THE SOCIAL SECURITY GROUND WAR….A couple of thoughts on both the reality and the perception of Social Security.
Today, both Garance Franke-Ruta (here) and Ezra Klein (here) suggest that a campaign to convince people that Social Security is not in crisis is bound to fail. Their argument is that politicians of all stripes have been telling us for decades that Social Security is doomed, and that message is now so deeply entrenched in popular culture that it’s just not reasonable to think that we can change public opinion on this in the space of the next few months.
This point is well taken. I’ve got a couple of responses.
First, there’s the factual response, which Brad DeLong puts well:
Fifteen years ago I would have said that we had a (long-run) Social Security crisis, and ten years ago I said that we had a (long-run) Social Security crisis: we were still in the age of diminished expectations ? the age of the productivity slowdown ? in which productivity growth was slow and there was no certainty that it would accelerate.
But between ten and five years ago there came the new economy boom, and the accompanying acceleration of productivity growth. Five years ago I said that there was a Medicare crisis but no Social Security crisis: the projected surplus in the general fund was enough to more than cover the Social Security (although not the Medicare) deficit. Today I would say that we have a Bush-caused general fund crisis, and a Medicare crisis. But Social Security crisis? That has melted away.

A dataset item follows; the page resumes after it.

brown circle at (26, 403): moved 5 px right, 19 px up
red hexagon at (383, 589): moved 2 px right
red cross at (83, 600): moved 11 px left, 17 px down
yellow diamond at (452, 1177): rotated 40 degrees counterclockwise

This is exactly right. Even as recently as five years ago, Bill Clinton was arguably correct to make Social Security a major issue in his 1998 State of the Union address. It’s true that the date of insolvency was still more than 30 years off, but it’s also true that the date had stayed steady for the previous five years. It was reasonable to suppose that we were getting closer to insolvency every year.
But it no longer is. Since that speech, the date of insolvency has moved out 13 years, and it’s almost a certainty that it’s going to continue moving out as long as we avoid a major, long-lasting recession. In other words, something that seemed like a reasonable concern in 1998 no longer is. It’s a problem that’s at least 40 years away and quite possibly more than a century away.
However, as both Garance and Ezra point out, factual arguments will only get you so far. For the broad public you also need emotional and political arguments. Is it possible to make them?
I think it is. Although the first step is to convince opinion makers that the facts have changed in the past decade, the second step is to construct a more, um, practical campaign. It would include arguments like this:
Politicians lie all the time, and now they’re lying about Social Security being in trouble. What is it they’re really after?
Wall Street tycoons are being cagey about this, but the truth is that they can’t wait to get their hands on your retirement money. Management fees is what this is really all about, isn’t it?
Today your retirement benefits are guaranteed. With private accounts you’re taking on a big risk. What happens if you turn 65 right after a stock market crash?
Take a look at Chile. Take a look at Argentina. They tried private accounts and look how their retirees are doing.
You get the idea. Facts and figures work on some people, but populist arguments are how you win the ground war. The question is, who’s going to take on the job of getting down and dirty with this stuff?